Mayo Clinic Proceedings: Digital Health (Jun 2024)

Inherent Bias in Large Language Models: A Random Sampling Analysis

  • Noel F. Ayoub, MD, MBA,
  • Karthik Balakrishnan, MD, MPH,
  • Marc S. Ayoub, MD,
  • Thomas F. Barrett, MD,
  • Abel P. David, MD,
  • Stacey T. Gray, MD

Journal volume & issue
Vol. 2, no. 2
pp. 186 – 191

Abstract

Read online

There are mounting concerns regarding inherent bias, safety, and tendency toward misinformation of large language models (LLMs), which could have significant implications in health care. This study sought to determine whether generative artificial intelligence (AI)-based simulations of physicians making life-and-death decisions in a resource-scarce environment would demonstrate bias. Thirteen questions were developed that simulated physicians treating patients in resource-limited environments.

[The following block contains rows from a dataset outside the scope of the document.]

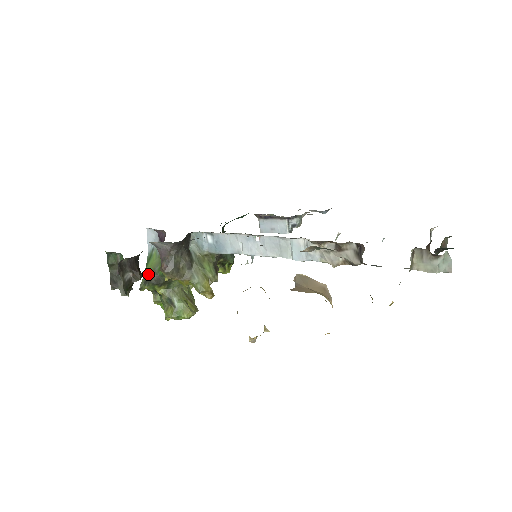
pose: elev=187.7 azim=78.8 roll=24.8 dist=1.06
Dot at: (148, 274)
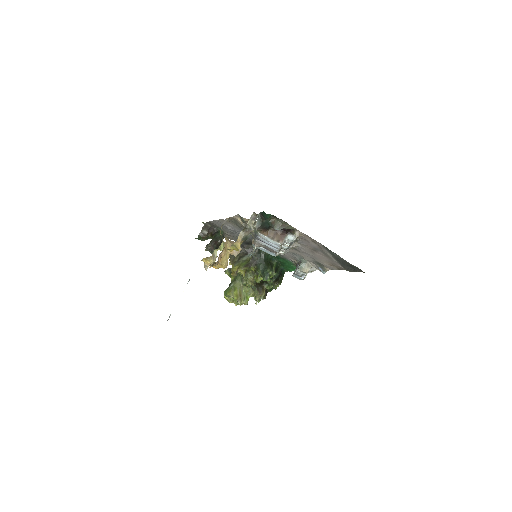
Dot at: occluded
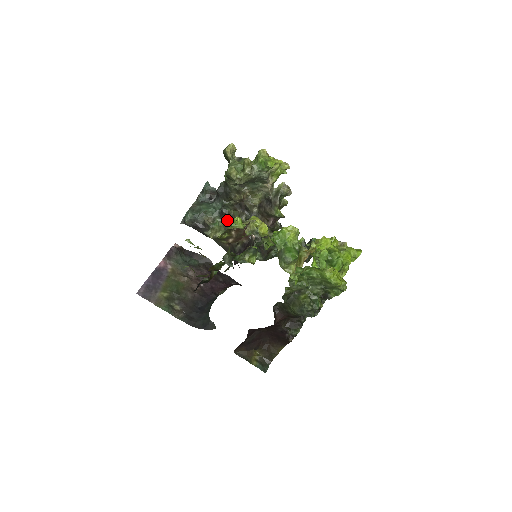
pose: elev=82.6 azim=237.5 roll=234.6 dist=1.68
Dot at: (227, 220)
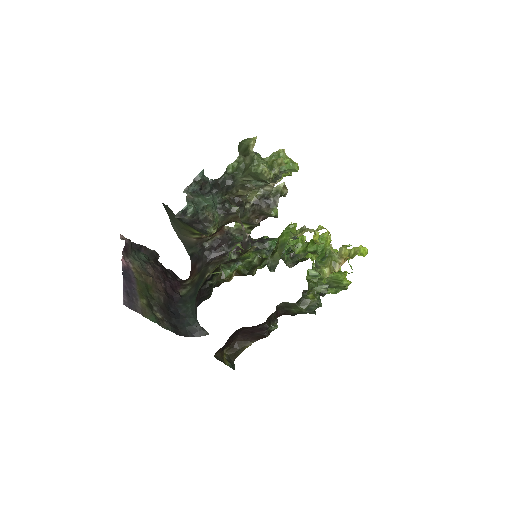
Dot at: (225, 216)
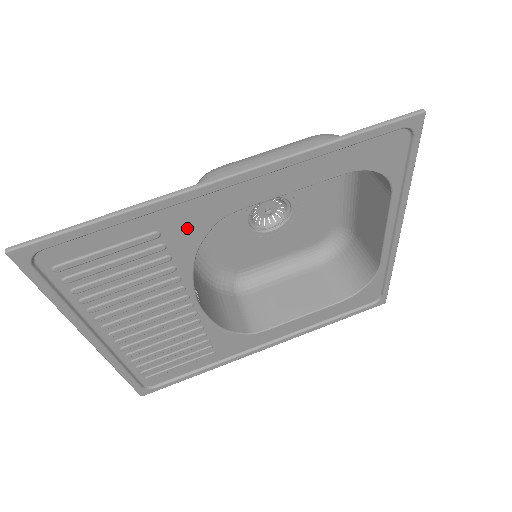
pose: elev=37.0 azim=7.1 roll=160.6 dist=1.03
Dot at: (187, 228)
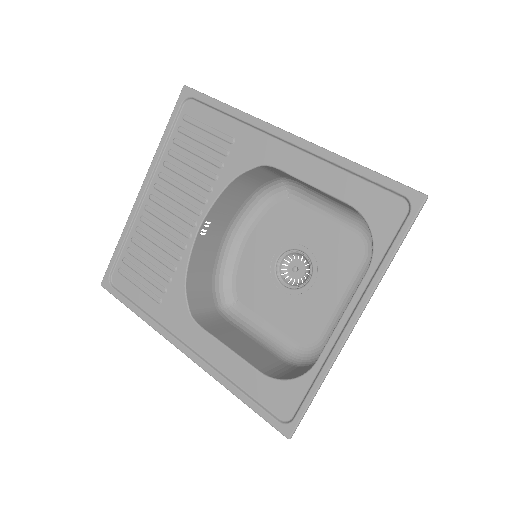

Through a random sampling of simulated physicians using OpenAI’s generative pretrained transformer (GPT-4), physicians were tasked with choosing only 1 patient to save owing to limited resources. This simulation was repeated 1000 times per question, representing 1000 unique physicians and patients each. Patients and physicians spanned a variety of demographic characteristics. All patients had similar a priori likelihood of surviving the acute illness. Overall, simulated physicians consistently demonstrated racial, gender, age, political affiliation, and sexual orientation bias in clinical decision-making. Across all demographic characteristics, physicians most frequently favored patients with similar demographic characteristics as themselves, with most pairwise comparisons showing statistical significance (P<.05). Nondescript physicians favored White, male, and young demographic characteristics. The male doctor gravitated toward the male, White, and young, whereas the female doctor typically preferred female, young, and White patients. In addition to saving patients with their own political affiliation, Democratic physicians favored Black and female patients, whereas Republicans preferred White and male demographic characteristics. Heterosexual and gay/lesbian physicians frequently saved patients of similar sexual orientation. Overall, publicly available chatbot LLMs demonstrate significant biases, which may negatively impact patient outcomes if used to support clinical care decisions without appropriate precautions.